AI summary of the abstract below.
| Journal | Front Pharmacol, 2022 |
|---|---|
| Citations | 7 |
| Relative citation ratio | 0.91 |
| NIH percentile | 47 |
| Molecules | semaglutide, dulaglutide, exenatide |
| Conditions studied | Type 2 Diabetes |
Abstract
The substantial financial burden associated with type 2 diabetes (T2D) over a lifetime cannot be neglected. Therefore, the objective of this study was to evaluate the pharmacoeconomic value of three once-weekly GLP-1 RAs, namely subcutaneous semaglutide (sc. SEMA), dulaglutide (DULA), and extended-release exenatide (e-r EXEN), in treating patients with T2D that cannot be controlled with metformin-based background therapy, and to find a suitable price reduction for non-cost-effective medications, to provide reasonable recommendations to the administration for adjusting drug prices. The baseline characteristics of the simulation patient cohort were sourced from a comprehensive meta-analysis synthesizing 453 trials evaluating 21 hypoglycemic agents from nine categories of drugs. The UKPDS OM2 was applied to project the long-term effectiveness and costs from a Chinese health care provider's perspective.

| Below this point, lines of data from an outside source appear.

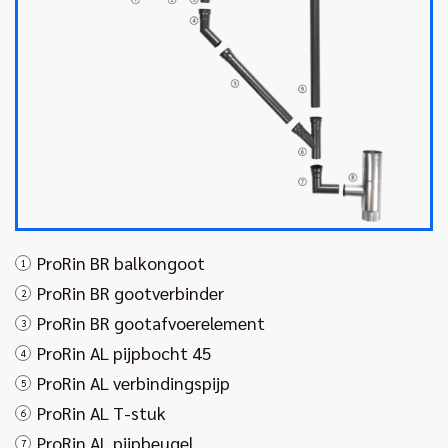
ProRin BR balkongoot
1
ProRin BR gootverbinder
2
ProRin BR gootafvoerelement
3
ProRin AL pijpbocht 45
4
ProRin AL verbindingspijp
5
ProRin AL T-stuk
6
ProRin AL pijpbeugel
7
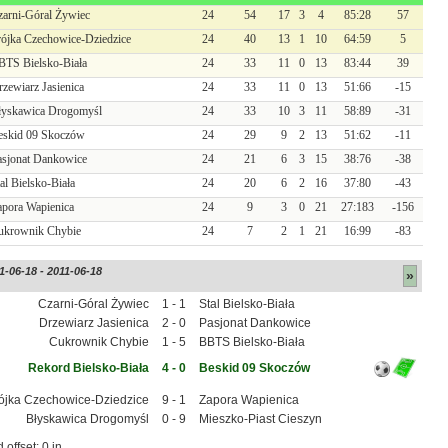
zarni-Góral Żywiec
24
54
17
3
4
85:28
57
rójka Czechowice-Dziedzice
24
40
13
1
10
64:59
5
BTS Bielsko-Biała
24
33
11
0
13
83:44
39
zewiarz Jasienica
24
33
11
0
13
51:66
-15
łyskawica Drogomyśl
24
33
10
3
11
58:89
-31
eskid 09 Skoczów
24
29
9
2
13
51:62
-11
asjonat Dankowice
24
21
6
3
15
38:76
-38
al Bielsko-Biała
24
20
6
2
16
37:80
-43
apora Wapienica
24
9
3
0
21
27:183
-156
ukrownik Chybie
24
7
2
1
21
16:99
-83
1-06-18 - 2011-06-18
»
Czarni-Góral Żywiec
1 - 1
Stal Bielsko-Biała
Drzewiarz Jasienica
2 - 0
Pasjonat Dankowice
Cukrownik Chybie
1 - 5
BBTS Bielsko-Biała
Rekord Bielsko-Biała
4 - 0
Beskid 09 Skoczów
ójka Czechowice-Dziedzice
9 - 1
Zapora Wapienica
Błyskawica Drogomyśl
0 - 9
Mieszko-Piast Cieszyn
 offset: 0 in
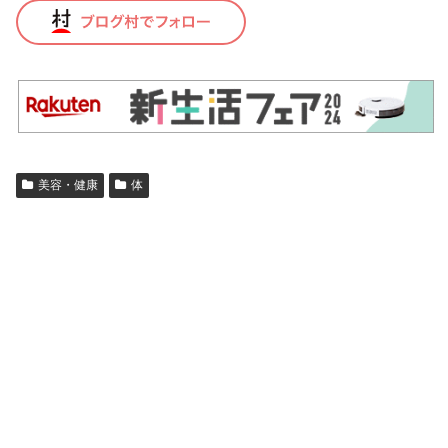
美容・健康
体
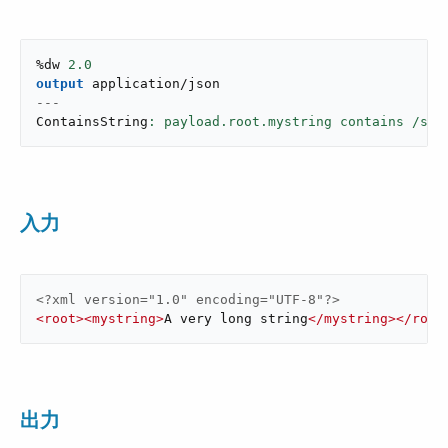
%dw 
2.0
output
application/json
---
ContainsString
: payload.root.mystring contains /s[t
入力
<?xml version="1.0" encoding="UTF-8"?>
<
root
>
<
mystring
>
A very long string
</
mystring
>
</
root
出力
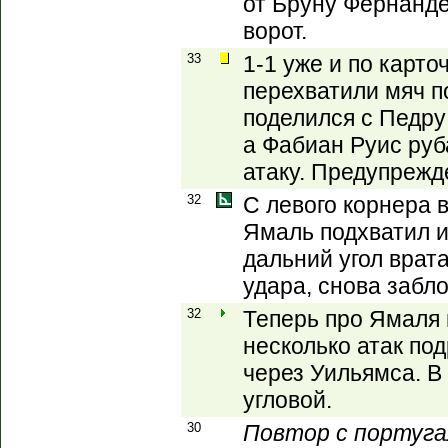
от Бруну Фернанде
ворот.
33
1-1 уже и по карт
перехватили мяч п
поделился с Педру 
а Фабиан Руис руб
атаку. Предупрежд
32
С левого корнера 
Ямаль подхватил и
дальний угол врат
удара, снова забл
32
Теперь про Ямаля 
несколько атак под
через Уильямса. В
угловой.
30
Повтор с португал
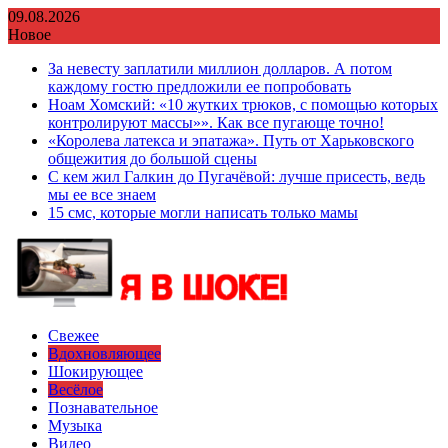
Перейти
09.08.2026
к
Новое
содержимому
За невесту заплатили миллион долларов. А потом
каждому гостю предложили ее попробовать
Ноам Хомский: «10 жутких трюков, с помощью которых
контролируют массы»». Как все пугающе точно!
«Королева латекса и эпатажа». Путь от Харьковского
общежития до большой сцены
С кем жил Галкин до Пугачёвой: лучше присесть, ведь
мы ее все знаем
15 смс, которые могли написать только мамы
Свежее
Вдохновляющее
Шокирующее
Весёлое
Познавательное
Музыка
Видео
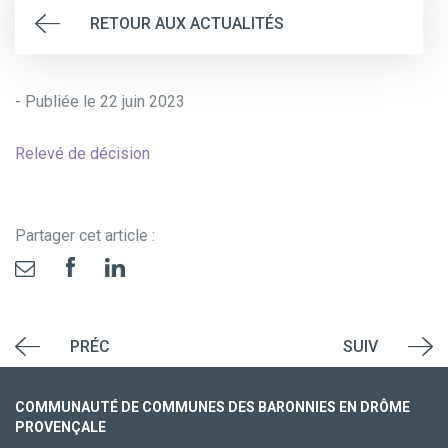
RETOUR AUX ACTUALITÉS
- Publiée le 22 juin 2023
Relevé de décision
Partager cet article :
PRÉC
SUIV
COMMUNAUTÉ DE COMMUNES DES BARONNIES EN DRÔME
PROVENÇALE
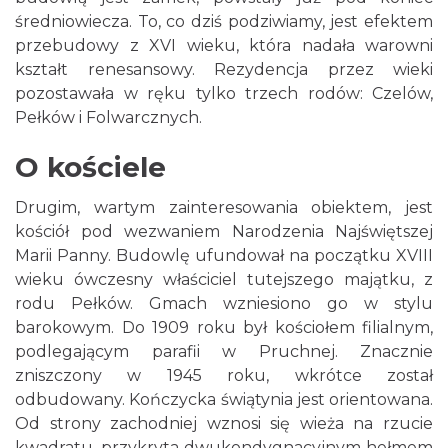
średniowiecza. To, co dziś podziwiamy, jest efektem
przebudowy z XVI wieku, która nadała warowni
kształt renesansowy. Rezydencja przez wieki
pozostawała w ręku tylko trzech rodów: Czelów,
Pełków i Folwarcznych.
O kościele
Drugim, wartym zainteresowania obiektem, jest
kościół pod wezwaniem Narodzenia Najświętszej
Marii Panny. Budowlę ufundował na początku XVIII
wieku ówczesny właściciel tutejszego majątku, z
rodu Pełków. Gmach wzniesiono go w stylu
barokowym. Do 1909 roku był kościołem filialnym,
podlegającym parafii w Pruchnej. Znacznie
zniszczony w 1945 roku, wkrótce został
odbudowany. Kończycka świątynia jest orientowana.
Od strony zachodniej wznosi się wieża na rzucie
kwadratu, przykryta dwukondygnacyjnym hełmem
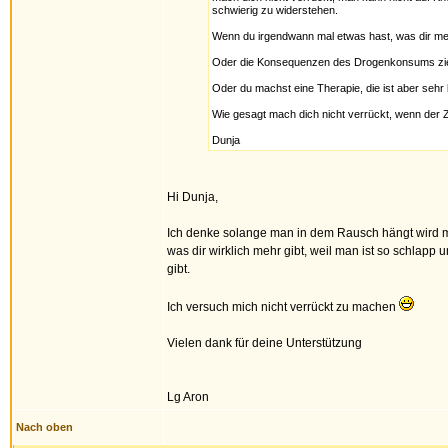
schwierig zu widerstehen.
Wenn du irgendwann mal etwas hast, was dir mehr
Oder die Konsequenzen des Drogenkonsums ziehen
Oder du machst eine Therapie, die ist aber sehr
Wie gesagt mach dich nicht verrückt, wenn der 
Dunja
Hi Dunja,
Ich denke solange man in dem Rausch hängt wird m
was dir wirklich mehr gibt, weil man ist so schlapp 
gibt.
Ich versuch mich nicht verrückt zu machen
Vielen dank für deine Unterstützung
Lg Aron
Nach oben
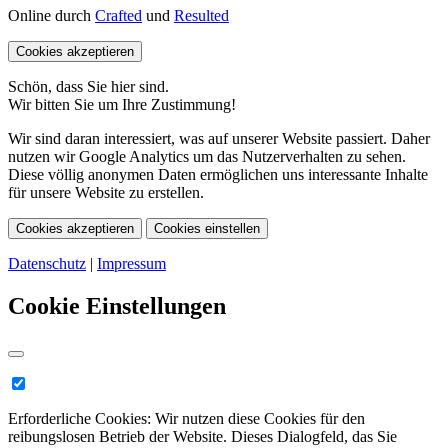
Online durch
Crafted
und
Resulted
Cookies akzeptieren
Schön, dass Sie hier sind.
Wir bitten Sie um Ihre Zustimmung!
Wir sind daran interessiert, was auf unserer Website passiert. Daher
nutzen wir Google Analytics um das Nutzerverhalten zu sehen.
Diese völlig anonymen Daten ermöglichen uns interessante Inhalte
für unsere Website zu erstellen.
Cookies akzeptieren
Cookies einstellen
Datenschutz
|
Impressum
Cookie Einstellungen
Erforderliche Cookies:
Wir nutzen diese Cookies für den
reibungslosen Betrieb der Website. Dieses Dialogfeld, das Sie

After cost-utility analysis, the reasonable price adjustment of non-cost-effective options was explored via binary search. Uncertainty was measured by means of sensitivity analysis. After a 40-year simulation, the sc. SEMA, DULA, and e-r EXEN groups yielded 9.6315, 9.5968, and 9.5895 quality-adjusted life years (QALYs), respectively. In terms of expenditure, the total costs for the sc. SEMA, DULA, and e-r EXEN groups were $42012.47, $24931.27, and $40264.80, respectively. DULA was dominant over e-r EXEN due to the higher QALYs and lower total costs. The ICURs of sc. SEMA vs. DULA and sc. SEMA vs. e-r EXEN were $492994.72/QALY and $41622.69/QALY (ICUR > λ), respectively, indicating that sc. SEMA was not more cost-effective than DULA or e-r EXEN. The INMB and absolute NMB yielded the same conclusions which were robust to one-way, scenario, and probabilistic sensitivity analyses. After several assumptions in the binary search, sc. SEMA and e-r EXEN appear to become cost-effective when their annual costs are decreased by 57.67% and 70.34%, respectively, with DULA as a counterpart. From the cost-utility analysis, DULA appears to be the most cost-effective option among sc. SEMA, DULA, and e-r EXEN for the treatment of patients with T2D receiving metformin-based background therapy. With a 57.67% or 70.34% reduction in cost, sc. SEMA or e-r EXEN, respectively, would become as cost-effective as DULA in China.